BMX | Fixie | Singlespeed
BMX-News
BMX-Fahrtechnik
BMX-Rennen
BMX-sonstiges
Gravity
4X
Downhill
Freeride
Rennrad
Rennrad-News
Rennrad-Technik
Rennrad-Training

* **TASK DIRECTIONS**
Transcribe every line of the entries above verbatim, preserving their order and wording.

* **WRITTEN RESPONSE**
BMX | Fixie | Singlespeed
BMX-News
BMX-Fahrtechnik
BMX-Rennen
BMX-sonstiges
Gravity
4X
Downhill
Freeride
Rennrad
Rennrad-News
Rennrad-Technik
Rennrad-Training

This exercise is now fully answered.